▶ _SUPPLIED DATA_:
· · ·

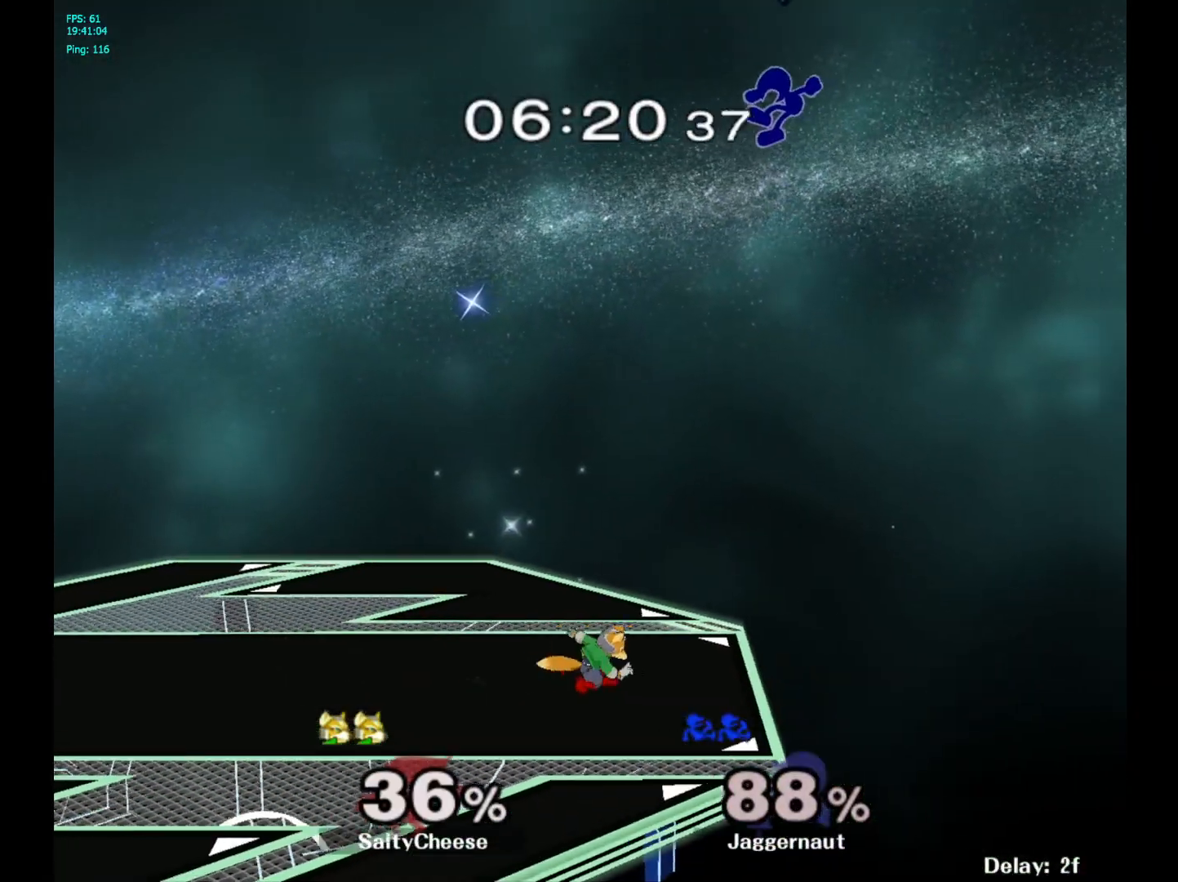
{"buttons": [], "left_stick": "right", "right_stick": "center", "events": []}
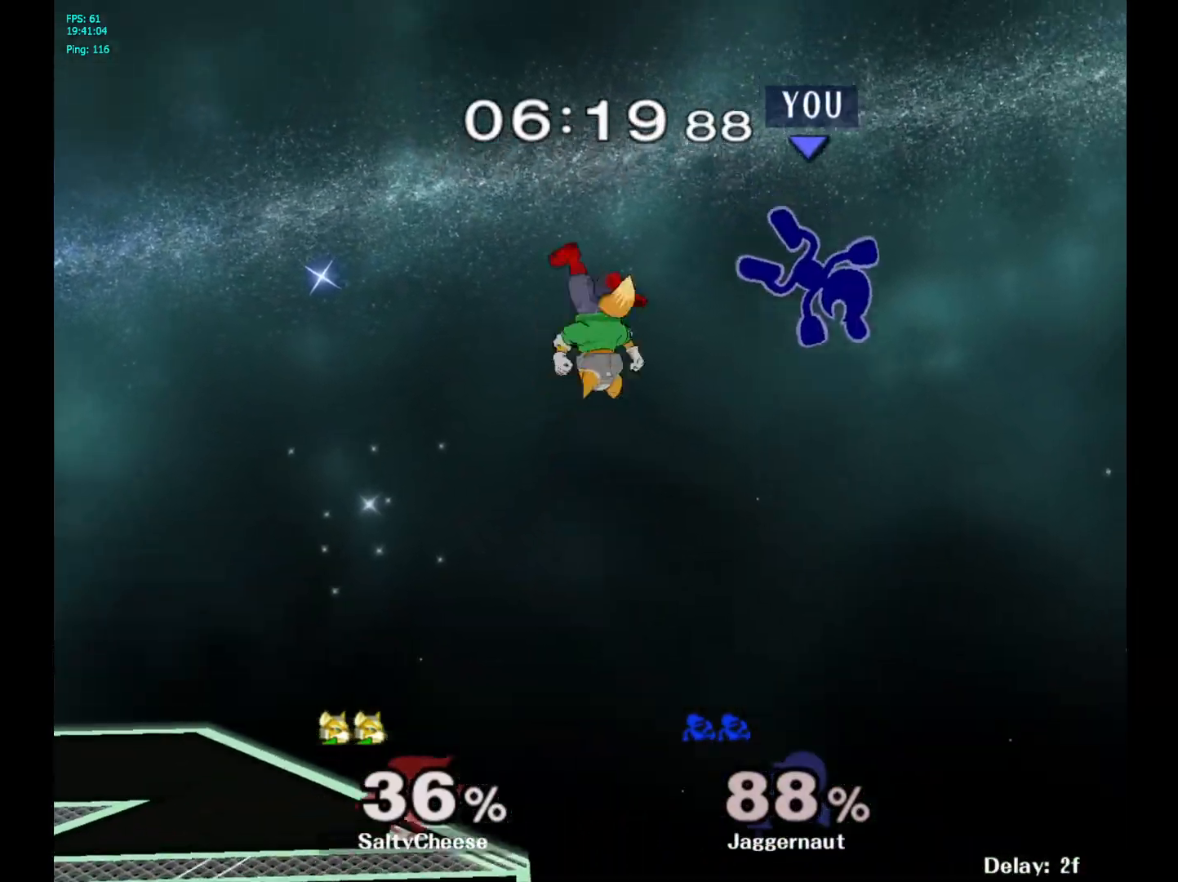
{"buttons": [], "left_stick": "left", "right_stick": "center", "events": [[33, "right_stick", "left"], [50, "left_stick", "left"], [133, "right_stick", "center"]]}
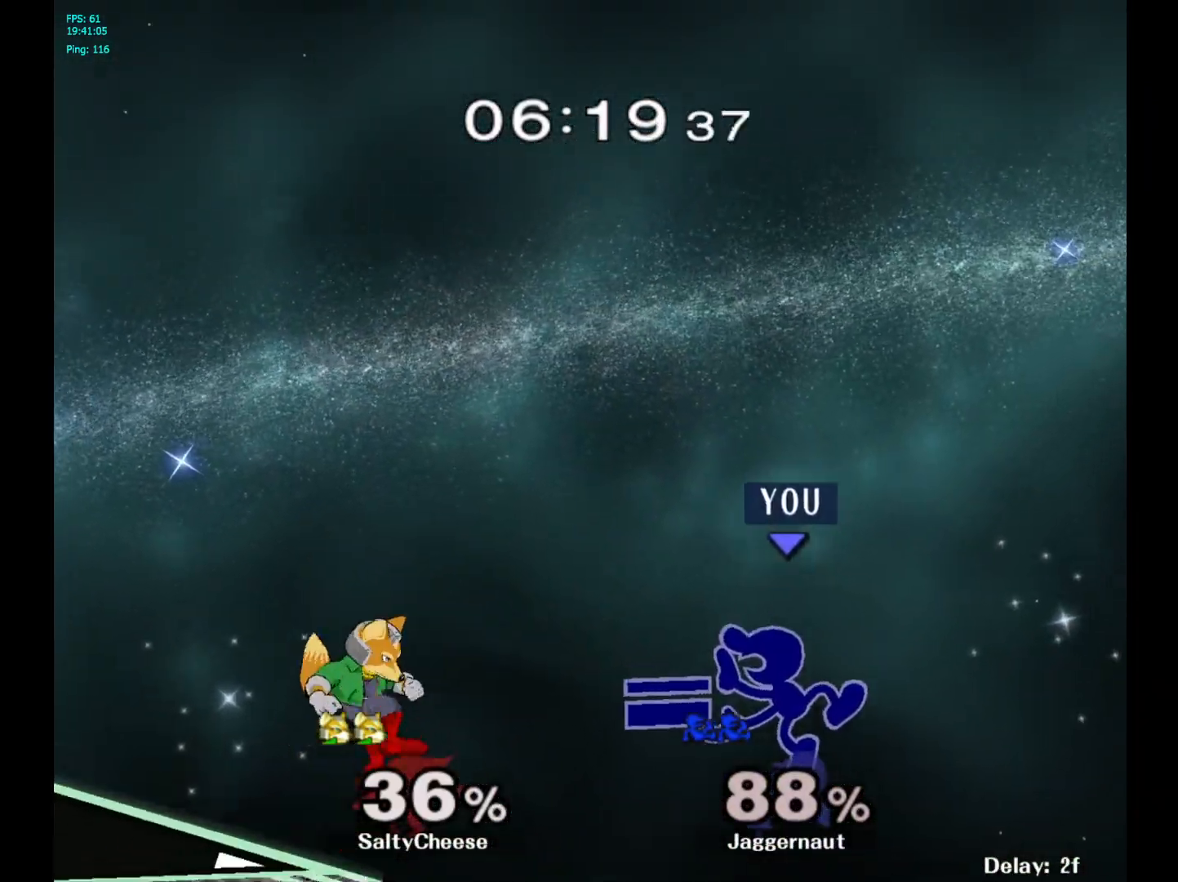
{"buttons": [], "left_stick": "left", "right_stick": "center", "events": [[183, "left_stick", "center"], [333, "left_stick", "left"]]}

· · ·

▶ _PROBLEM DESCRIPTION_: Every line above is to be written out unchanged, with the pictures omitted.

▶ _WRITTEN ANSWER_:
{"buttons": [], "left_stick": "right", "right_stick": "center", "events": []}
{"buttons": [], "left_stick": "left", "right_stick": "center", "events": [[33, "right_stick", "left"], [50, "left_stick", "left"], [133, "right_stick", "center"]]}
{"buttons": [], "left_stick": "left", "right_stick": "center", "events": [[183, "left_stick", "center"], [333, "left_stick", "left"]]}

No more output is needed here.